EXERCISE INSTRUCTIONS
Check every line of the material for the word "Left". Copy those that have it.

RECORDS SUPPLIED
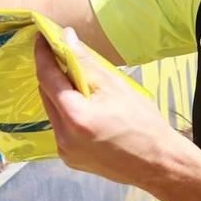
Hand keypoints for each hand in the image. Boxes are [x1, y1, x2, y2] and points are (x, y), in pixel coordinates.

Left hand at [34, 29, 184, 189]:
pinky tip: (84, 105)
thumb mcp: (115, 86)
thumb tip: (67, 38)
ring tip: (77, 79)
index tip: (42, 37)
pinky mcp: (70, 158)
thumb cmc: (143, 124)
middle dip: (51, 72)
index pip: (47, 78)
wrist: (158, 164)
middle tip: (61, 53)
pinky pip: (60, 127)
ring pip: (52, 111)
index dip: (43, 54)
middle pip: (46, 95)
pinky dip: (67, 112)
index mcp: (74, 117)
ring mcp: (65, 151)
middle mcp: (63, 137)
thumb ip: (86, 62)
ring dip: (60, 93)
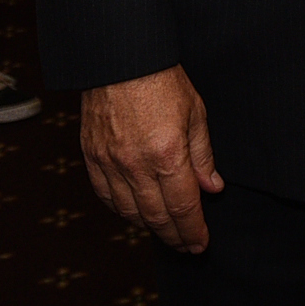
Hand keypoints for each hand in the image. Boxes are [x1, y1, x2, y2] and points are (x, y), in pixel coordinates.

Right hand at [79, 65, 222, 251]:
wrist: (119, 59)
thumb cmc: (161, 80)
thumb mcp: (195, 113)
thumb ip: (203, 156)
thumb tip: (212, 188)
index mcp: (167, 155)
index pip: (183, 208)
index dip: (193, 231)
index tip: (200, 243)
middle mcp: (136, 165)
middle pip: (157, 217)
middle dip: (174, 237)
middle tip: (186, 246)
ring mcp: (110, 164)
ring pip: (130, 212)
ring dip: (149, 227)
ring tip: (165, 231)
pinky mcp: (92, 157)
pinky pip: (106, 196)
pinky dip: (122, 211)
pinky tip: (134, 213)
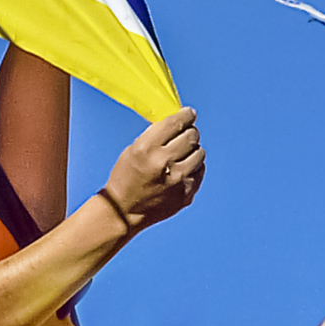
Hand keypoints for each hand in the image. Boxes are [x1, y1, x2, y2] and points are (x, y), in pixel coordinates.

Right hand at [102, 108, 204, 229]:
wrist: (124, 212)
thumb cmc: (127, 178)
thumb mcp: (133, 150)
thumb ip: (155, 135)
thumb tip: (178, 120)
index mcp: (147, 149)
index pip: (177, 122)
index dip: (186, 115)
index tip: (189, 114)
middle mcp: (164, 163)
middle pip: (192, 136)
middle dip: (189, 133)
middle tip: (184, 135)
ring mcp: (177, 181)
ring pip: (199, 153)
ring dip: (192, 151)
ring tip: (181, 156)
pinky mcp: (186, 194)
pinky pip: (199, 171)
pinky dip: (193, 168)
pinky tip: (181, 171)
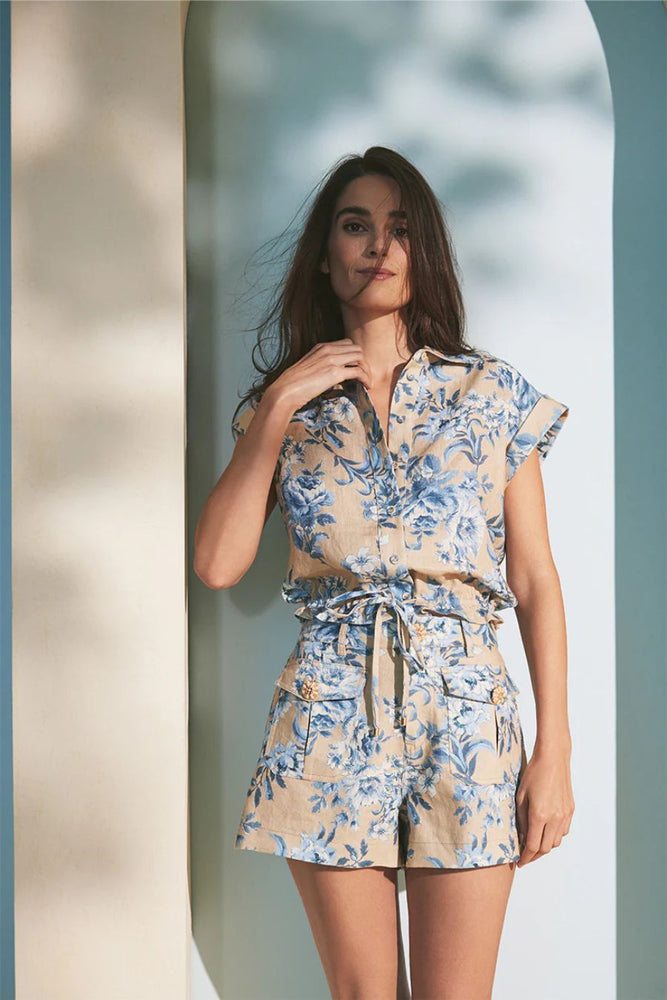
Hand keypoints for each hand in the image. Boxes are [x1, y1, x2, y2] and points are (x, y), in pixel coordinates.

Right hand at [266, 338, 372, 414]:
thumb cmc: (292, 384)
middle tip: (364, 375)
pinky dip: (365, 378)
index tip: (356, 367)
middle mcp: (327, 349)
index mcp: (320, 347)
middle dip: (363, 362)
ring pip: (360, 357)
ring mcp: (331, 360)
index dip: (354, 355)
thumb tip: (329, 376)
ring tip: (367, 382)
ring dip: (366, 370)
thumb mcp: (307, 368)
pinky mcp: (334, 373)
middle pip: (356, 348)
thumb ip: (320, 366)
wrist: (284, 391)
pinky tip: (366, 386)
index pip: (346, 343)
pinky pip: (358, 371)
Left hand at [515, 746, 574, 866]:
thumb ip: (520, 820)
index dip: (525, 857)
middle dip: (534, 855)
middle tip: (525, 856)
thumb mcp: (520, 796)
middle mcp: (555, 818)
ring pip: (556, 842)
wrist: (553, 758)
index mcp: (539, 815)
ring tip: (534, 844)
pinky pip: (563, 831)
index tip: (519, 862)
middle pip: (545, 848)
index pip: (532, 846)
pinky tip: (546, 831)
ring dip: (545, 846)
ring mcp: (565, 815)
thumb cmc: (533, 774)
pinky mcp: (570, 810)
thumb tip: (520, 838)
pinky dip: (555, 836)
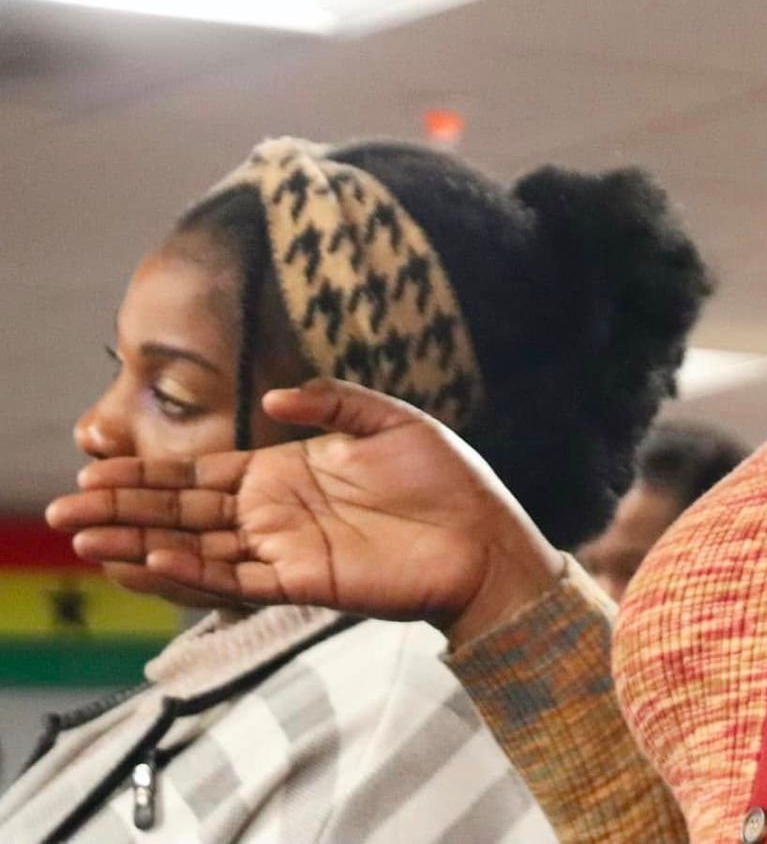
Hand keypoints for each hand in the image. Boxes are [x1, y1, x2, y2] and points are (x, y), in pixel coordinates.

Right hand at [46, 379, 561, 647]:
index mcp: (285, 474)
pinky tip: (151, 562)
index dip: (146, 474)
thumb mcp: (388, 420)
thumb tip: (267, 399)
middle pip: (181, 515)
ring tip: (85, 539)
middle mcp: (274, 515)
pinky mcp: (307, 583)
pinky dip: (192, 575)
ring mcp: (286, 551)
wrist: (488, 535)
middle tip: (63, 510)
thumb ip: (330, 401)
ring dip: (139, 546)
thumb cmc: (447, 479)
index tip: (92, 466)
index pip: (199, 477)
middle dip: (122, 511)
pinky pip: (237, 581)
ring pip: (196, 551)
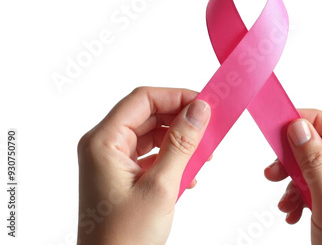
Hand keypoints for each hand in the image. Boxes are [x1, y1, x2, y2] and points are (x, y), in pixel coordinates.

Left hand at [77, 87, 210, 244]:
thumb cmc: (124, 237)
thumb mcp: (161, 186)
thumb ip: (181, 143)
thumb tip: (200, 109)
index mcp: (103, 142)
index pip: (143, 99)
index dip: (176, 96)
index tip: (206, 104)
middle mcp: (104, 146)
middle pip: (149, 115)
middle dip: (182, 120)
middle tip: (211, 126)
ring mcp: (112, 161)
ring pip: (153, 134)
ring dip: (181, 141)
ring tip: (205, 153)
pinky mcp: (123, 175)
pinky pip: (151, 154)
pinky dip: (173, 159)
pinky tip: (190, 174)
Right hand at [264, 109, 321, 244]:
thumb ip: (314, 163)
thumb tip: (299, 128)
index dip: (315, 120)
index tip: (285, 120)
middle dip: (298, 156)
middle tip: (274, 162)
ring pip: (319, 167)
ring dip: (295, 179)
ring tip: (280, 194)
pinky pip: (317, 185)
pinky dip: (299, 194)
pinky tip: (290, 210)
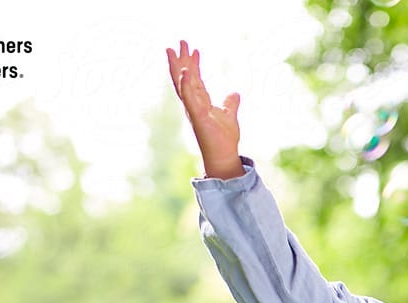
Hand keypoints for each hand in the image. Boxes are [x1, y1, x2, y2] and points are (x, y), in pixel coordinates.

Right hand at [166, 40, 244, 178]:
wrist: (224, 156)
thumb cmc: (224, 139)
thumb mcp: (230, 116)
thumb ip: (230, 104)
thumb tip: (235, 93)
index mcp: (201, 103)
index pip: (195, 80)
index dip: (194, 64)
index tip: (194, 49)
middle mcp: (193, 104)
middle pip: (185, 78)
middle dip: (181, 60)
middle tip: (179, 42)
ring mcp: (193, 110)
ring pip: (182, 84)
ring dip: (177, 67)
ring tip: (172, 50)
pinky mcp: (197, 116)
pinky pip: (189, 98)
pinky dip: (187, 85)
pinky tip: (186, 72)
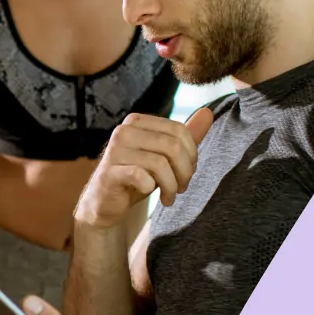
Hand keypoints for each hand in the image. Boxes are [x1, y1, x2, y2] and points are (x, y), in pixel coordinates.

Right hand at [75, 107, 212, 228]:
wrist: (106, 202)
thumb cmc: (136, 177)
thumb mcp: (164, 156)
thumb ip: (185, 136)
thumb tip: (207, 112)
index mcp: (137, 122)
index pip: (179, 130)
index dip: (191, 154)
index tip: (187, 172)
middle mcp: (123, 131)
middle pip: (172, 146)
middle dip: (184, 172)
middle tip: (181, 187)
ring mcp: (114, 151)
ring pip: (159, 163)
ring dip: (171, 185)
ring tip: (169, 196)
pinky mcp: (109, 173)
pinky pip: (142, 177)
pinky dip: (151, 188)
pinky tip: (148, 193)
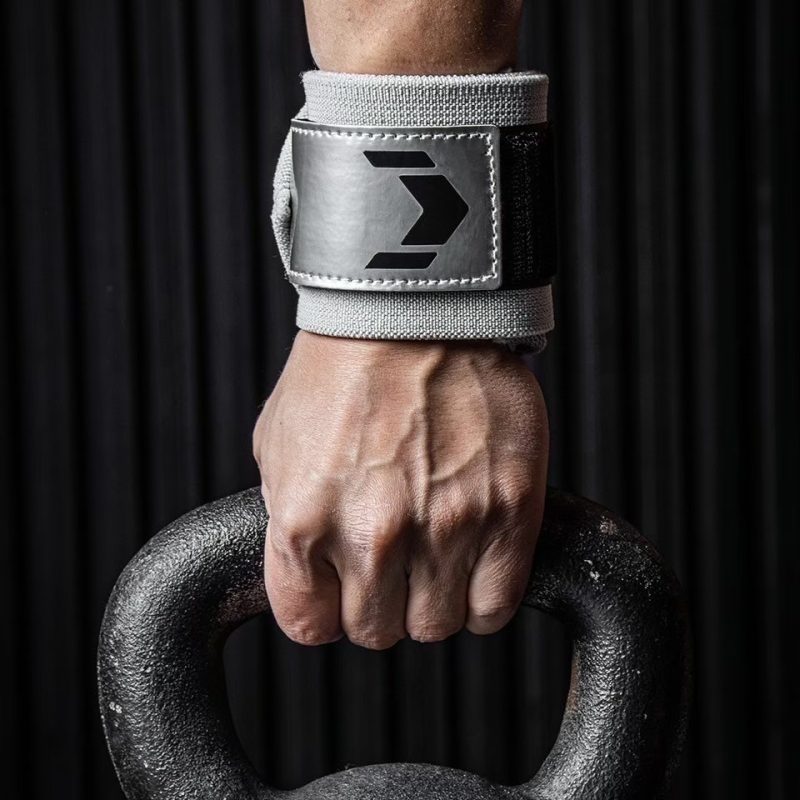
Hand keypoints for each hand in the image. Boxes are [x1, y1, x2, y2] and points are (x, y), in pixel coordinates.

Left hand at [253, 331, 547, 648]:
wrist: (412, 311)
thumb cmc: (343, 368)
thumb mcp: (279, 443)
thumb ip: (286, 517)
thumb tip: (304, 565)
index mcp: (304, 521)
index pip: (309, 625)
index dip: (324, 610)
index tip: (338, 592)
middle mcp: (373, 534)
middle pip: (376, 632)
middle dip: (379, 603)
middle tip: (390, 562)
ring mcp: (445, 526)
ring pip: (436, 626)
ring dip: (431, 600)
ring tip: (433, 555)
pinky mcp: (507, 512)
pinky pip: (494, 608)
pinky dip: (482, 600)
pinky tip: (472, 563)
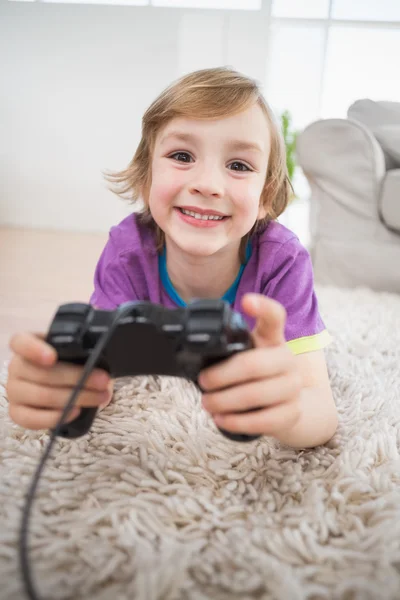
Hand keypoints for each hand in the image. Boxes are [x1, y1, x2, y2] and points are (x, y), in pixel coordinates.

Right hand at [6, 332, 112, 430]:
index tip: (52, 357)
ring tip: (100, 397)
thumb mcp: (72, 352)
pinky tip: (75, 412)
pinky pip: (33, 419)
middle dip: (78, 378)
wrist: (61, 386)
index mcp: (26, 345)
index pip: (21, 342)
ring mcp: (14, 391)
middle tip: (103, 380)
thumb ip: (78, 352)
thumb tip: (99, 361)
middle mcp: (16, 367)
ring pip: (43, 396)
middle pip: (43, 374)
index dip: (34, 349)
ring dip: (76, 398)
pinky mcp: (17, 412)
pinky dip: (56, 417)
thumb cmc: (67, 364)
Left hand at [198, 293, 302, 437]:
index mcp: (273, 338)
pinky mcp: (293, 412)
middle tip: (203, 382)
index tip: (246, 301)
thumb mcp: (245, 355)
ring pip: (256, 395)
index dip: (262, 307)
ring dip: (224, 401)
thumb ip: (226, 349)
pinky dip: (237, 421)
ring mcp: (293, 386)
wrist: (288, 404)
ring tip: (208, 403)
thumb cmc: (255, 376)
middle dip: (221, 376)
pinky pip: (263, 420)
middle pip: (254, 364)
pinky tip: (222, 419)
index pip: (274, 316)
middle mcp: (287, 359)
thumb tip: (189, 352)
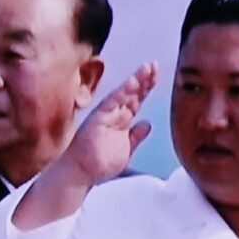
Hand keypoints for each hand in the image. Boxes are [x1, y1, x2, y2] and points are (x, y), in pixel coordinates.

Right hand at [62, 60, 156, 184]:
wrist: (81, 173)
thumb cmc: (99, 162)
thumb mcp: (126, 149)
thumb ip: (136, 136)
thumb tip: (147, 124)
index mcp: (121, 120)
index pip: (136, 100)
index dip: (147, 88)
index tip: (156, 76)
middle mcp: (114, 114)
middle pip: (133, 94)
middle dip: (144, 79)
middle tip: (155, 66)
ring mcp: (106, 115)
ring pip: (124, 94)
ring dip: (136, 81)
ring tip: (147, 69)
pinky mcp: (98, 118)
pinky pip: (112, 102)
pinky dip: (122, 92)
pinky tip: (132, 83)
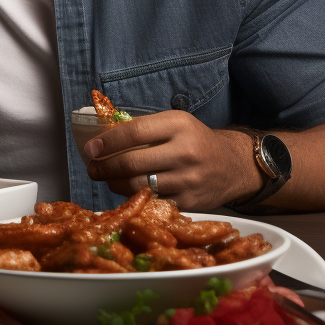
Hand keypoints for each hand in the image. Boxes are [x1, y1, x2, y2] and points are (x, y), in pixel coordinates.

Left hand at [82, 110, 263, 209]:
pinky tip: (126, 190)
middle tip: (92, 168)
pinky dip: (134, 197)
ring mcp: (188, 180)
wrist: (234, 165)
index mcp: (178, 125)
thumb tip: (102, 137)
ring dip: (114, 183)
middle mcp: (185, 152)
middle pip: (131, 162)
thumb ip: (143, 128)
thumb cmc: (196, 140)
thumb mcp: (175, 123)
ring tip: (105, 178)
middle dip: (104, 167)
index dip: (107, 142)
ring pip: (137, 185)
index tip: (90, 149)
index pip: (133, 132)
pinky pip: (151, 202)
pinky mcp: (189, 202)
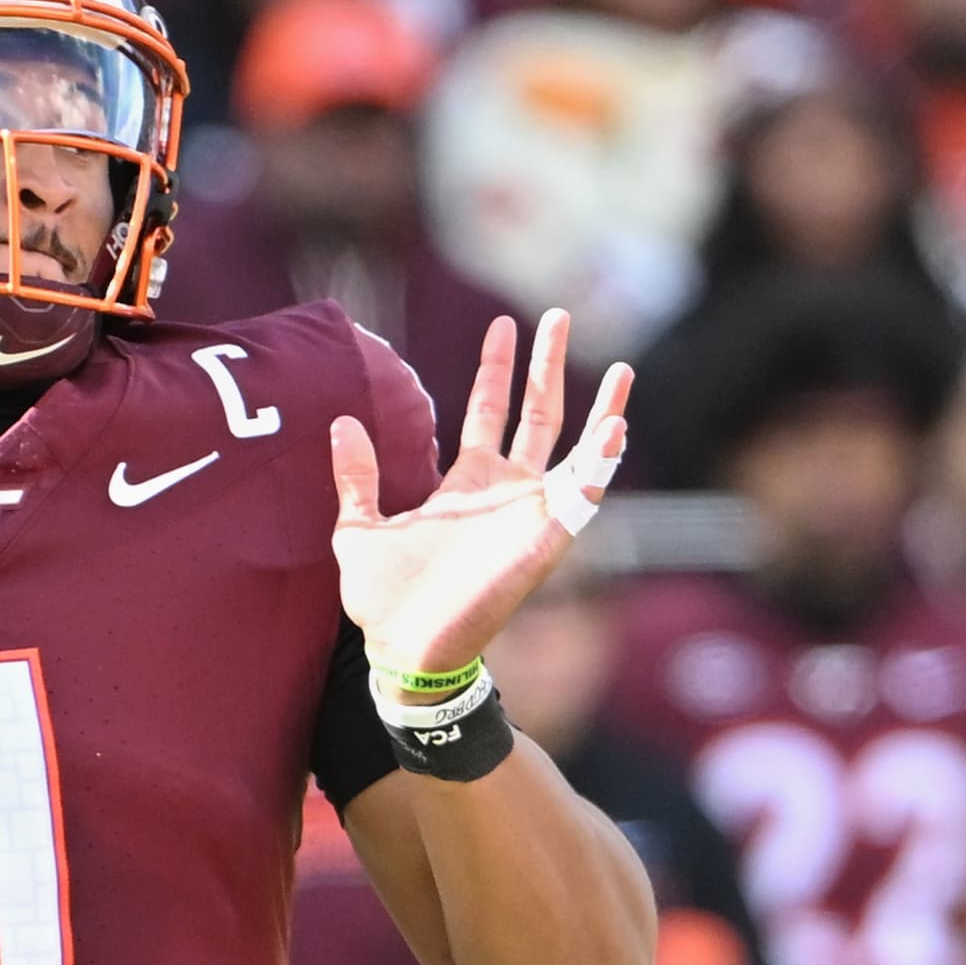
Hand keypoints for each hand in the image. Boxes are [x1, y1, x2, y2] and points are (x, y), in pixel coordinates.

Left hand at [330, 309, 629, 682]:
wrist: (403, 649)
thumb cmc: (383, 598)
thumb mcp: (358, 526)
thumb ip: (356, 476)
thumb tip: (342, 421)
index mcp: (465, 483)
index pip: (488, 410)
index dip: (496, 369)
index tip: (503, 325)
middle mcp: (505, 492)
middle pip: (538, 414)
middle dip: (549, 366)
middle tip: (560, 315)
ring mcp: (530, 514)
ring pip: (576, 451)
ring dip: (602, 411)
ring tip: (623, 369)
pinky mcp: (545, 540)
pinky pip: (582, 498)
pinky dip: (601, 465)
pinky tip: (616, 429)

ANSWER FOR THE TASK
Left hand at [34, 29, 184, 189]:
Left hand at [515, 746, 574, 866]:
Left hand at [77, 87, 210, 244]:
Left hand at [253, 331, 547, 648]:
Left hand at [198, 293, 302, 437]:
Left hand at [82, 110, 263, 209]:
Left hand at [330, 309, 629, 682]:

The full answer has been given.